(YOUR GOAL):
In the data below, find the line containing "3.2. Информационное обеспечение", then set down that line and every later line up to and including the line containing "Для реализации программы библиотечный", exactly.

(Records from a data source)
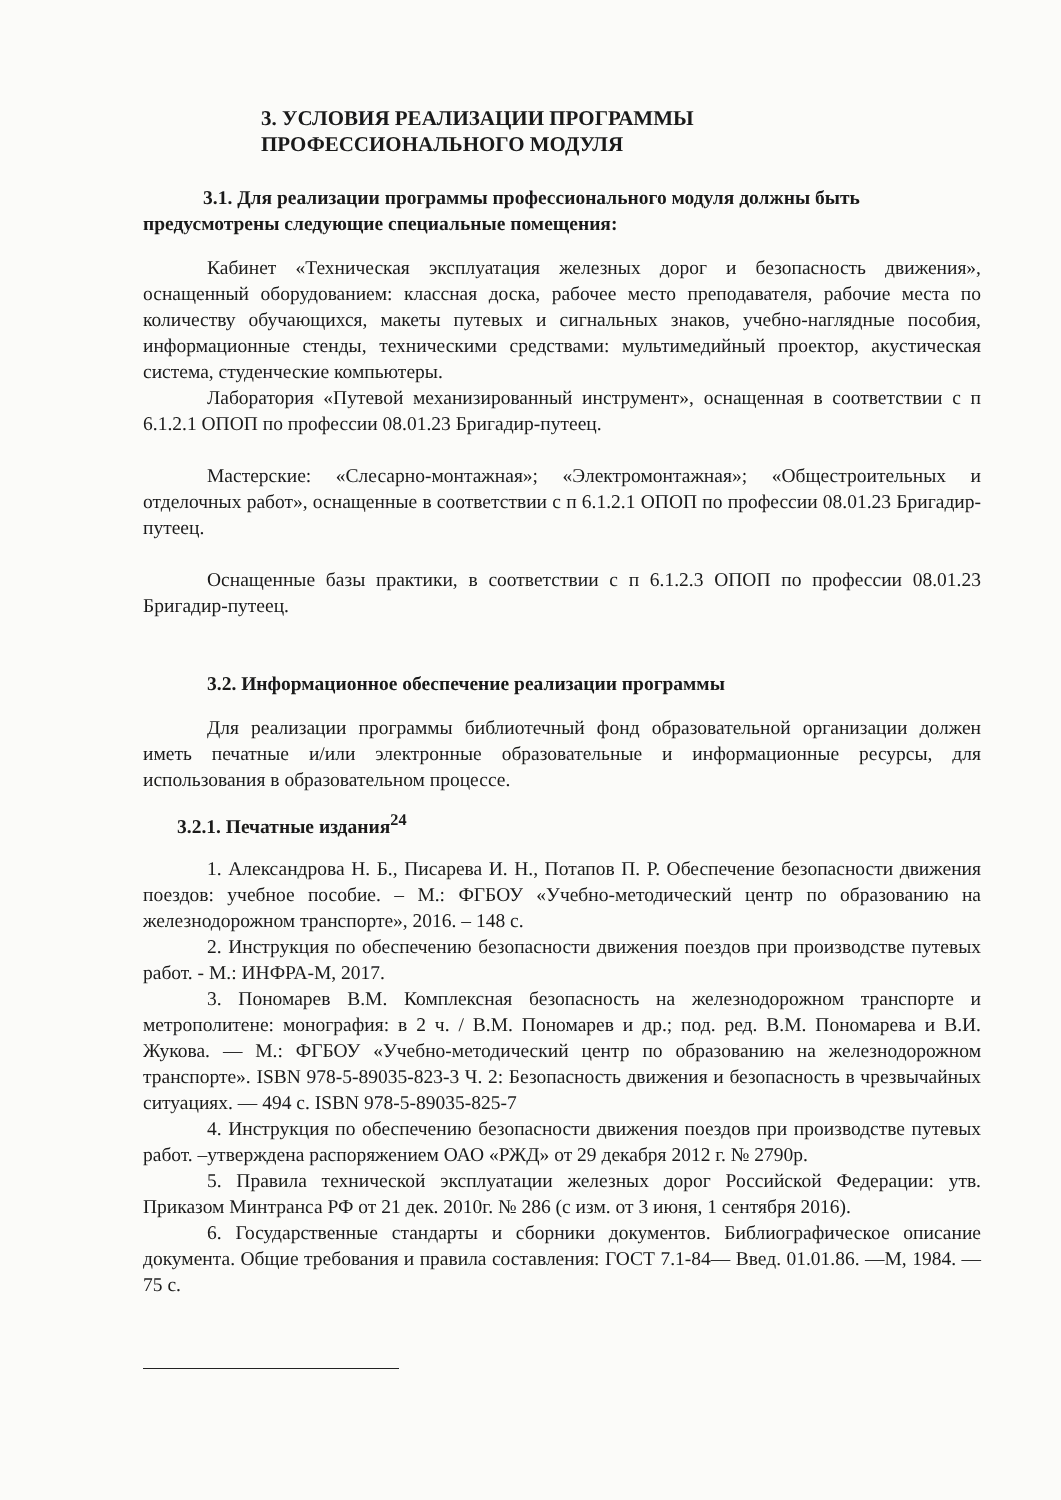3. УСЛОВИЯ РЕАЛИЗАЦИИ ПРОГРАММЫ
ПРОФЕССИОНАЛЬНОГО МОДУЛЯ
3.1. Для реализации программы профессионального модуля должны быть предусмотрены следующие специальные помещения:
Кабинет «Техническая эксплуатация железных дорог и безопасность движения», оснащенный оборудованием: классная доска, рабочее место преподавателя, рабочие места по количеству обучающихся, макеты путевых и сигнальных знаков, учебно-наглядные пособия, информационные стенды, техническими средствами: мультимедийный проектор, акустическая система, студенческие компьютеры.
Лаборатория «Путевой механизированный инструмент», оснащенная в соответствии с п 6.1.2.1 ОПОП по профессии 08.01.23 Бригадир-путеец.
Мастерские: «Слесарно-монтажная»; «Электромонтажная»; «Общестроительных и отделочных работ», оснащенные в соответствии с п 6.1.2.1 ОПОП по профессии 08.01.23 Бригадир-путеец.
Оснащенные базы практики, в соответствии с п 6.1.2.3 ОПОП по профессии 08.01.23 Бригадир-путеец.
3.2. Информационное обеспечение реализации программы
Для реализации программы библиотечный фонд образовательной организации должен иметь печатные и/или электронные образовательные и информационные ресурсы, для использования в образовательном процессе.
3.2.1. Печатные издания<sup>24</sup>
1. Александрова Н. Б., Писарева И. Н., Потапов П. Р. Обеспечение безопасности движения поездов: учебное пособие. – М.: ФГБОУ «Учебно-методический центр по образованию на железнодорожном транспорте», 2016. – 148 с.
2. Инструкция по обеспечению безопасности движения поездов при производстве путевых работ. - М.: ИНФРА-М, 2017.
3. Пономарев В.М. Комплексная безопасность на железнодорожном транспорте и метрополитене: монография: в 2 ч. / В.М. Пономарев и др.; под. ред. В.М. Пономарева и В.И. Жукова. — М.: ФГБОУ «Учебно-методический центр по образованию на железнодорожном транспорте». ISBN 978-5-89035-823-3 Ч. 2: Безопасность движения и безопасность в чрезвычайных ситуациях. — 494 с. ISBN 978-5-89035-825-7
4. Инструкция по обеспечению безопасности движения поездов при производстве путевых работ. –утверждена распоряжением ОАО «РЖД» от 29 декабря 2012 г. № 2790р.
5. Правила технической эксплуатации железных дорог Российской Федерации: утв. Приказом Минтранса РФ от 21 дек. 2010г. № 286 (с изм. от 3 июня, 1 сентября 2016).
6. Государственные стандарты и сборники документов. Библиографическое описание документа. Общие требования и правила составления: ГОСТ 7.1-84— Введ. 01.01.86. —М, 1984. —75 с.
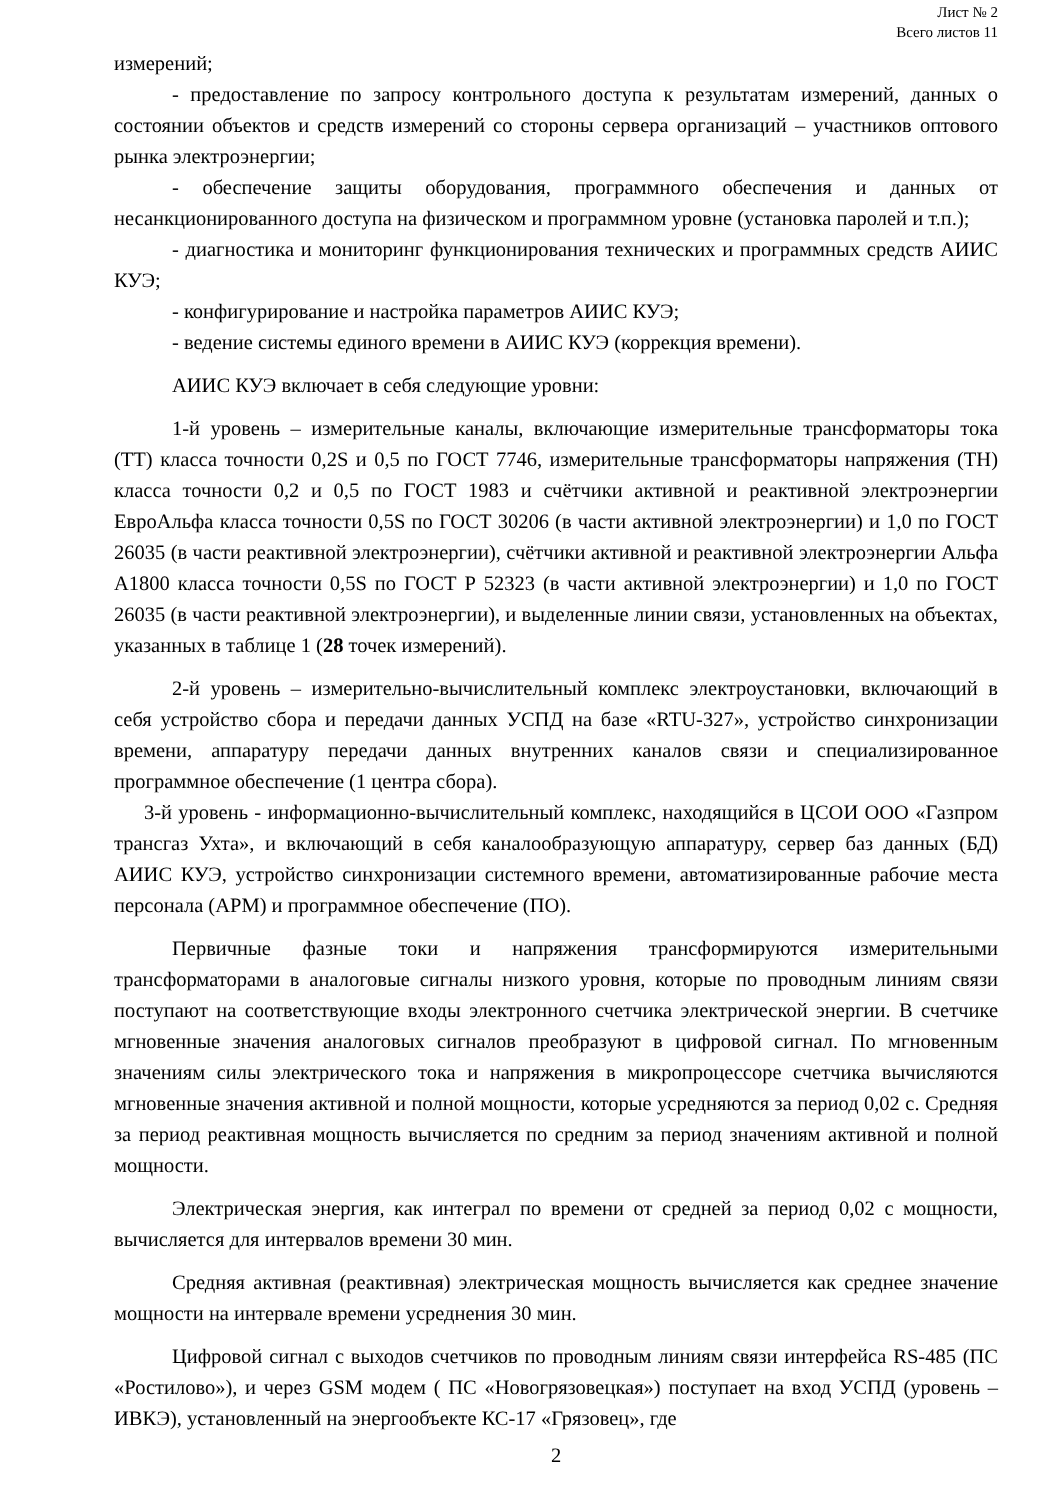Лист № 2
Всего листов 11
измерений;
- предоставление по запросу контрольного доступа к результатам измерений, данных о состоянии объектов и средств измерений со стороны сервера организаций – участников оптового рынка электроэнергии;
- обеспечение защиты оборудования, программного обеспечения и данных от несанкционированного доступа на физическом и программном уровне (установка паролей и т.п.);
- диагностика и мониторинг функционирования технических и программных средств АИИС КУЭ;
- конфигурирование и настройка параметров АИИС КУЭ;
- ведение системы единого времени в АИИС КУЭ (коррекция времени).
АИИС КУЭ включает в себя следующие уровни:
1-й уровень – измерительные каналы, включающие измерительные трансформаторы тока (ТТ) класса точности 0,2S и 0,5 по ГОСТ 7746, измерительные трансформаторы напряжения (ТН) класса точности 0,2 и 0,5 по ГОСТ 1983 и счётчики активной и реактивной электроэнергии ЕвроАльфа класса точности 0,5S по ГОСТ 30206 (в части активной электроэнергии) и 1,0 по ГОСТ 26035 (в части реактивной электроэнергии), счётчики активной и реактивной электроэнергии Альфа А1800 класса точности 0,5S по ГОСТ Р 52323 (в части активной электроэнергии) и 1,0 по ГОСТ 26035 (в части реактивной электроэнергии), и выделенные линии связи, установленных на объектах, указанных в таблице 1 (28 точек измерений).
2-й уровень – измерительно-вычислительный комплекс электроустановки, включающий в себя устройство сбора и передачи данных УСПД на базе «RTU-327», устройство синхронизации времени, аппаратуру передачи данных внутренних каналов связи и специализированное программное обеспечение (1 центра сбора).
3-й уровень - информационно-вычислительный комплекс, находящийся в ЦСОИ ООО «Газпром трансгаз Ухта», и включающий в себя каналообразующую аппаратуру, сервер баз данных (БД) АИИС КУЭ, устройство синхронизации системного времени, автоматизированные рабочие места персонала (АРМ) и программное обеспечение (ПО).
Первичные фазные токи и напряжения трансформируются измерительными трансформаторами в аналоговые сигналы низкого уровня, которые по проводным линиям связи поступают на соответствующие входы электронного счетчика электрической энергии. В счетчике мгновенные значения аналоговых сигналов преобразуют в цифровой сигнал. По мгновенным значениям силы электрического тока и напряжения в микропроцессоре счетчика вычисляются мгновенные значения активной и полной мощности, которые усредняются за период 0,02 с. Средняя за период реактивная мощность вычисляется по средним за период значениям активной и полной мощности.
Электрическая энергия, как интеграл по времени от средней за период 0,02 с мощности, вычисляется для интервалов времени 30 мин.
Средняя активная (реактивная) электрическая мощность вычисляется как среднее значение мощности на интервале времени усреднения 30 мин.
Цифровой сигнал с выходов счетчиков по проводным линиям связи интерфейса RS-485 (ПС «Ростилово»), и через GSM модем ( ПС «Новогрязовецкая») поступает на вход УСПД (уровень – ИВКЭ), установленный на энергообъекте КС-17 «Грязовец», где
2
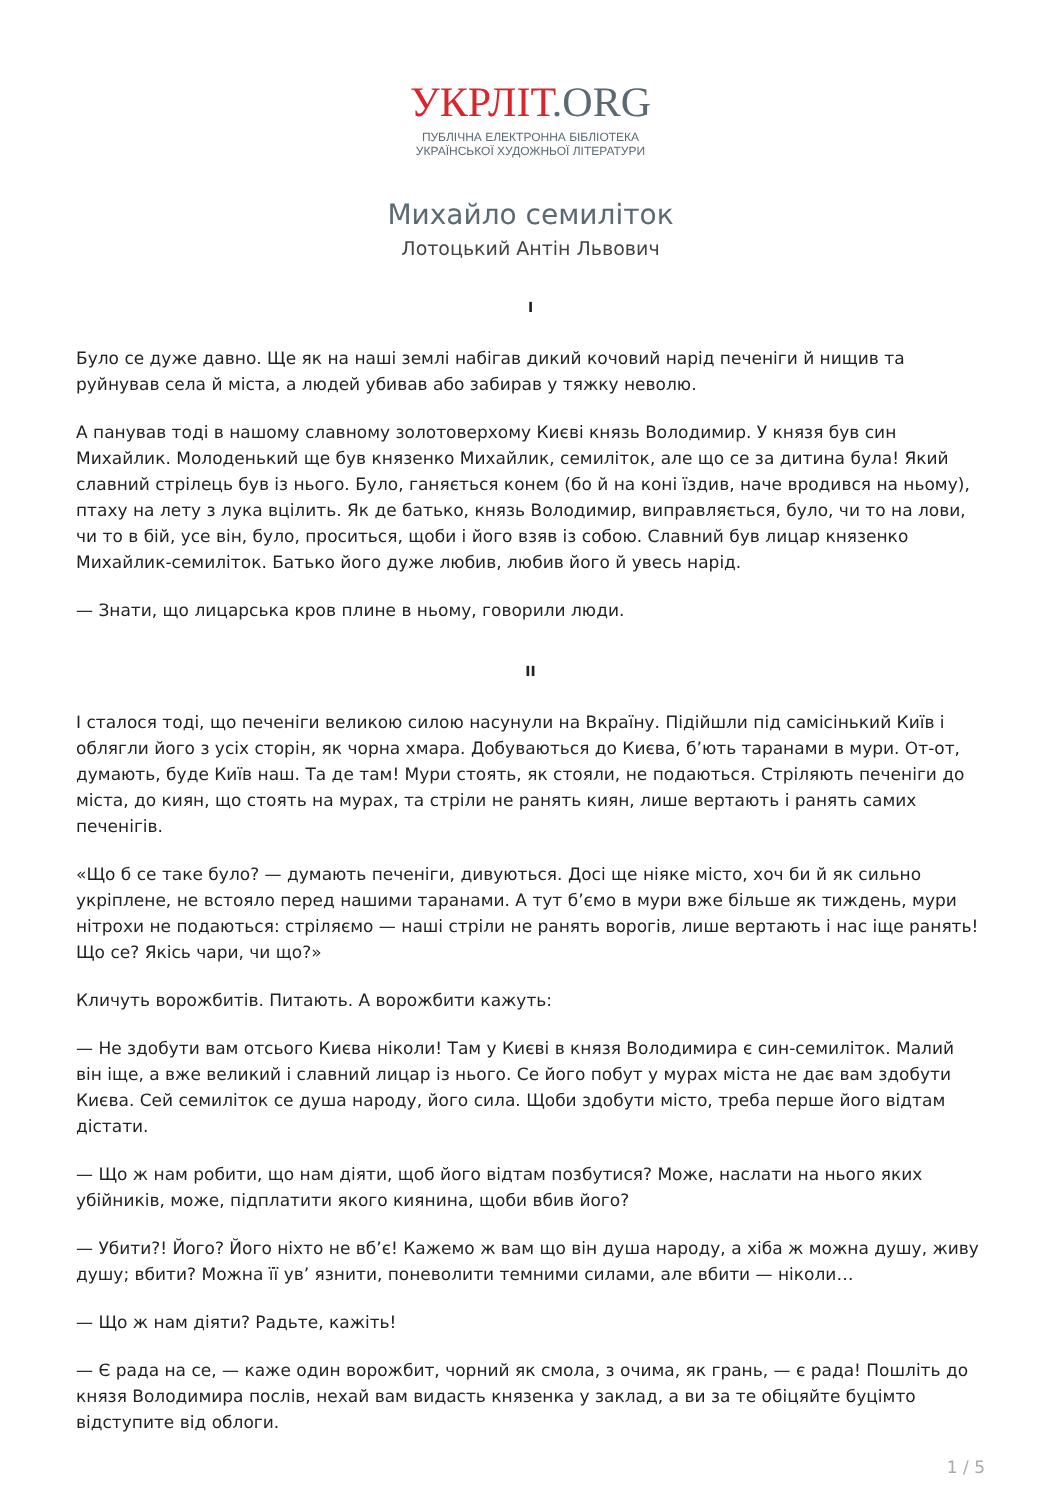УКРЛІТ.ORG
ПУБЛІЧНА ЕЛЕКТРОННА БІБЛІОТЕКА
УКРАЇНСЬКОЇ ХУДОЖНЬОЇ ЛІТЕРАТУРИ
Михайло семиліток
Лотоцький Антін Львович
I
Було се дуже давно. Ще як на наші землі набігав дикий кочовий нарід печеніги й нищив та руйнував села й міста, а людей убивав або забирав у тяжку неволю.
А панував тоді в нашому славному золотоверхому Києві князь Володимир. У князя був син Михайлик. Молоденький ще був князенко Михайлик, семиліток, але що се за дитина була! Який славний стрілець був із нього. Було, ганяється конем (бо й на коні їздив, наче вродився на ньому), птаху на лету з лука вцілить. Як де батько, князь Володимир, виправляється, було, чи то на лови, чи то в бій, усе він, було, проситься, щоби і його взяв із собою. Славний був лицар князенко Михайлик-семиліток. Батько його дуже любив, любив його й увесь нарід.
— Знати, що лицарська кров плине в ньому, говорили люди.
II
І сталося тоді, що печеніги великою силою насунули на Вкраїну. Підійшли під самісінький Київ і облягли його з усіх сторін, як чорна хмара. Добуваються до Києва, б’ють таранами в мури. От-от, думають, буде Київ наш. Та де там! Мури стоять, як стояли, не подаються. Стріляють печеніги до міста, до киян, що стоять на мурах, та стріли не ранять киян, лише вертають і ранять самих печенігів.
«Що б се таке було? — думають печеніги, дивуються. Досі ще ніяке місто, хоч би й як сильно укріплене, не встояло перед нашими таранами. А тут б’ємо в мури вже більше як тиждень, мури нітрохи не подаються: стріляємо — наші стріли не ранять ворогів, лише вертають і нас іще ранять! Що се? Якісь чари, чи що?»
Кличуть ворожбитів. Питають. А ворожбити кажуть:
— Не здобути вам отсього Києва ніколи! Там у Києві в князя Володимира є син-семиліток. Малий він іще, а вже великий і славний лицар із нього. Се його побут у мурах міста не дає вам здобути Києва. Сей семиліток се душа народу, його сила. Щоби здобути місто, треба перше його відтам дістати.
— Що ж нам робити, що нам діяти, щоб його відтам позбутися? Може, наслати на нього яких убійників, може, підплатити якого киянина, щоби вбив його?
— Убити?! Його? Його ніхто не вб’є! Кажемо ж вам що він душа народу, а хіба ж можна душу, живу душу; вбити? Можна її ув’ язнити, поневолити темними силами, але вбити — ніколи…
— Що ж нам діяти? Радьте, кажіть!
— Є рада на се, — каже один ворожбит, чорний як смола, з очима, як грань, — є рада! Пошліть до князя Володимира послів, нехай вам видасть князенка у заклад, а ви за те обіцяйте буцімто відступите від облоги.
1 / 5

(PROBLEM SOLUTION):
3.2. Информационное обеспечение реализации программы
Для реализации программы библиотечный фонд образовательной организации должен иметь печатные и/или электронные образовательные и информационные ресурсы, для использования в образовательном процессе.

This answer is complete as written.